• **THE DATA**

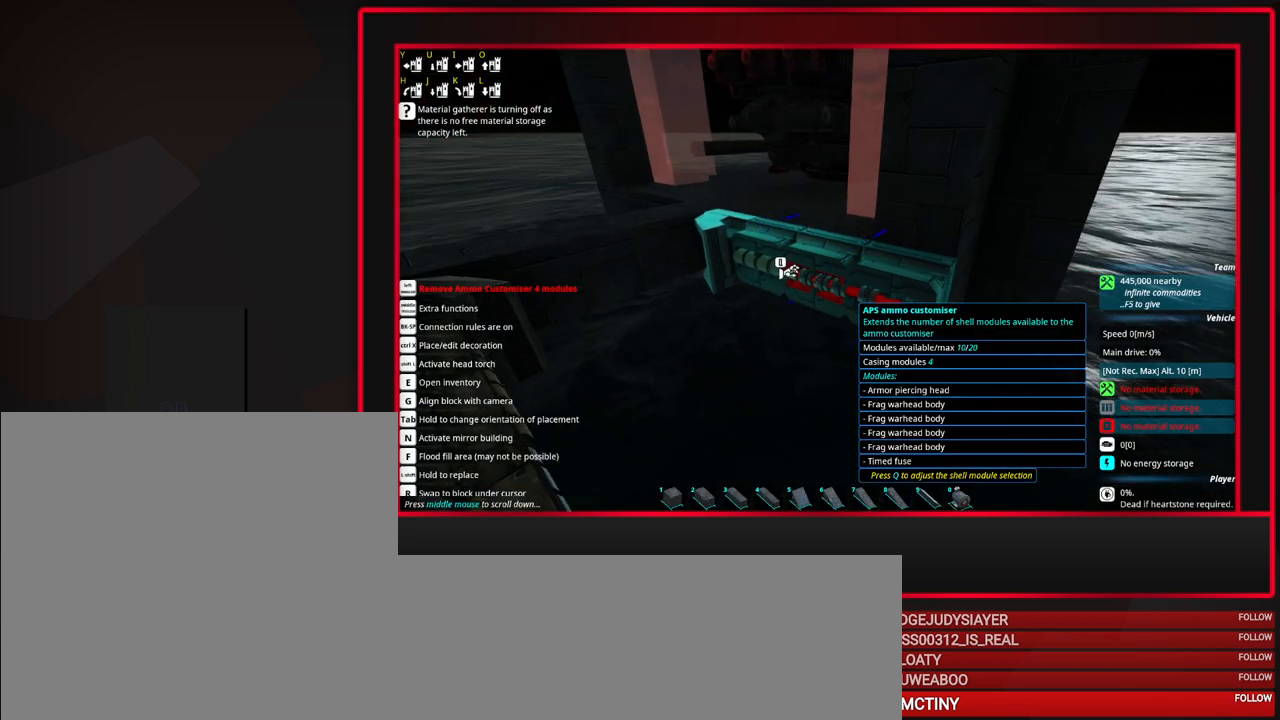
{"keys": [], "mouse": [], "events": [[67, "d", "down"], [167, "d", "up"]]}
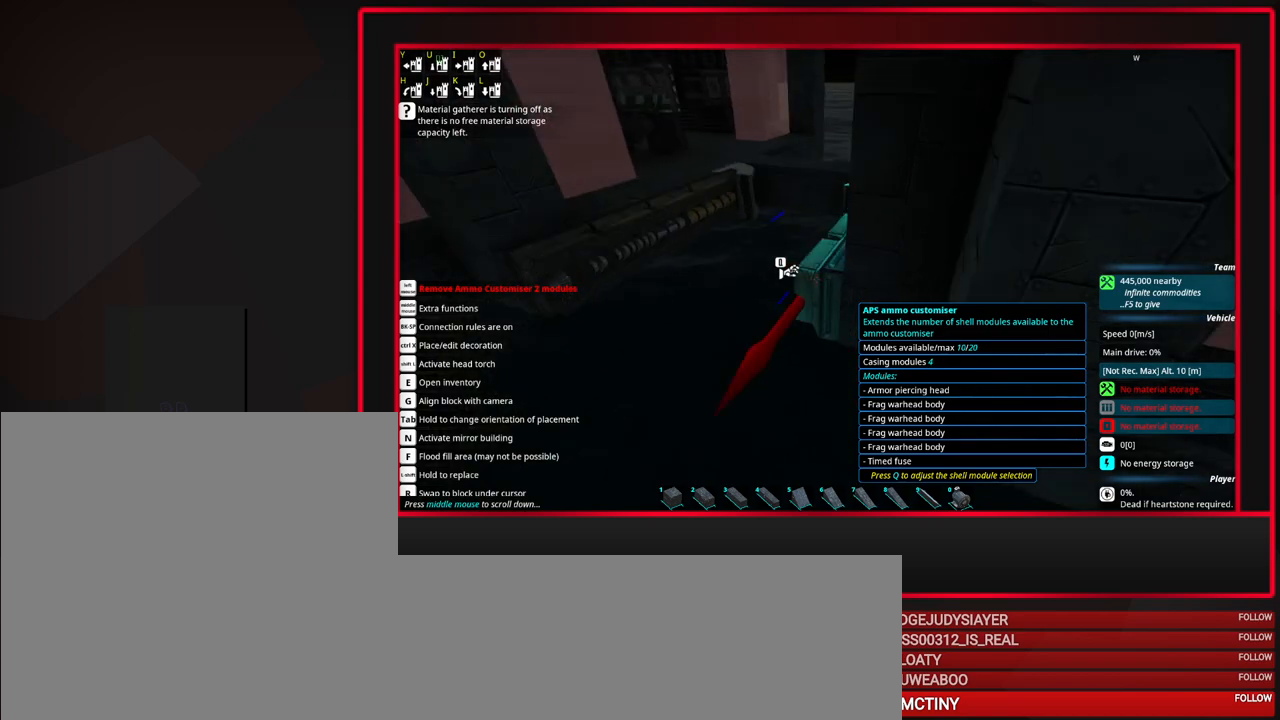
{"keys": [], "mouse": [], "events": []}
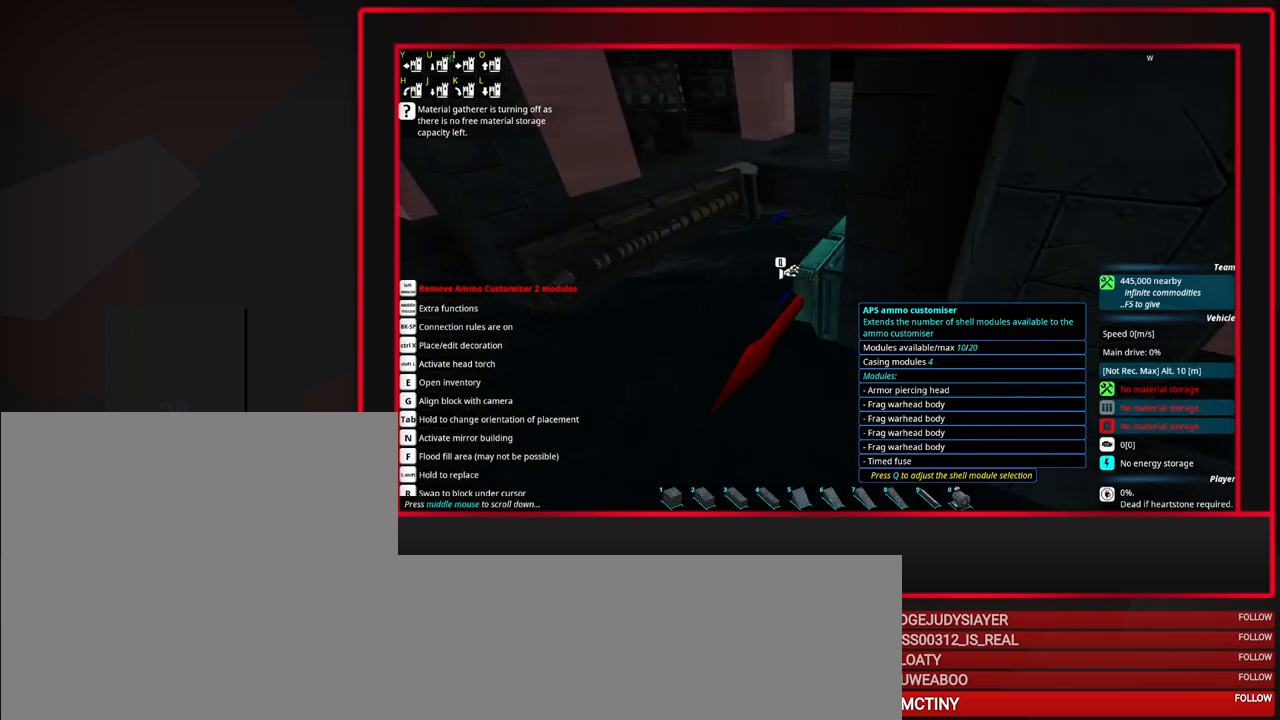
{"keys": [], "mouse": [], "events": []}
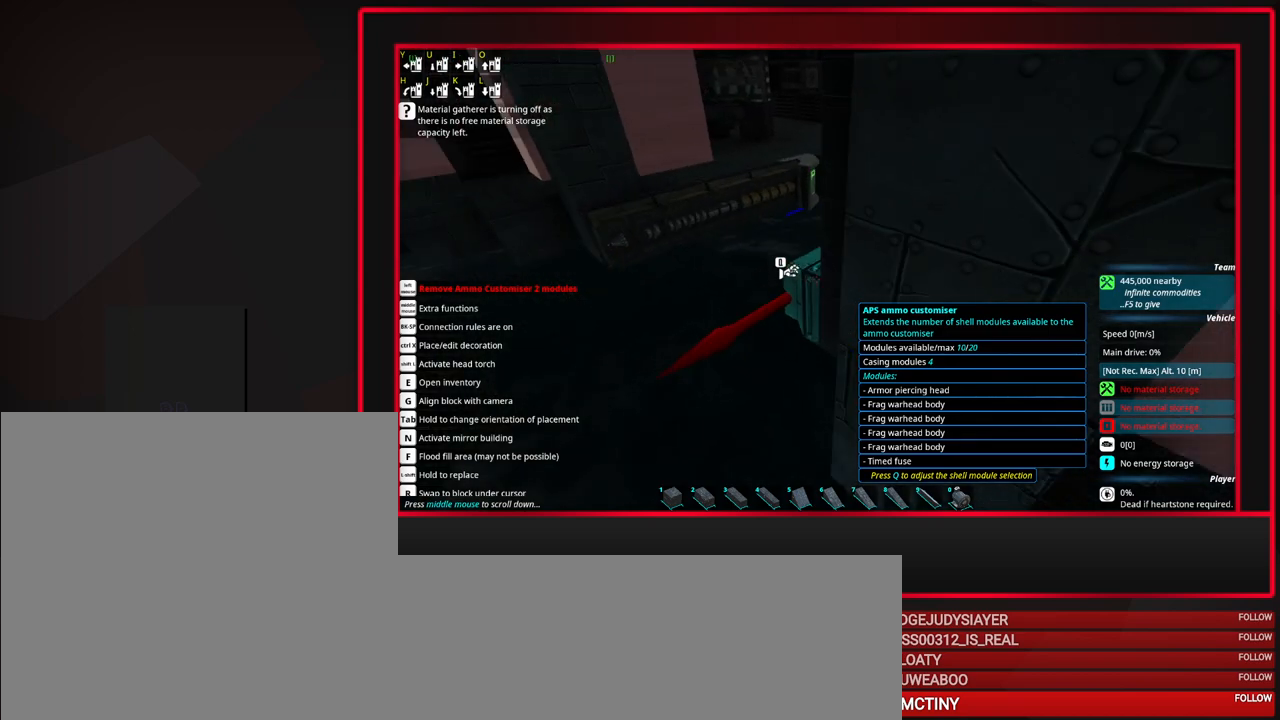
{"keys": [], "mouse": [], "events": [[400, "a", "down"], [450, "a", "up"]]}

• **WORK ORDER**
Any picture in the listing above gets left out; output the rest exactly.

• **SOLUTION TO THIS EXERCISE**
{"keys": [], "mouse": [], "events": [[67, "d", "down"], [167, "d", "up"]]}
{"keys": [], "mouse": [], "events": []}
{"keys": [], "mouse": [], "events": []}
{"keys": [], "mouse": [], "events": [[400, "a", "down"], [450, "a", "up"]]}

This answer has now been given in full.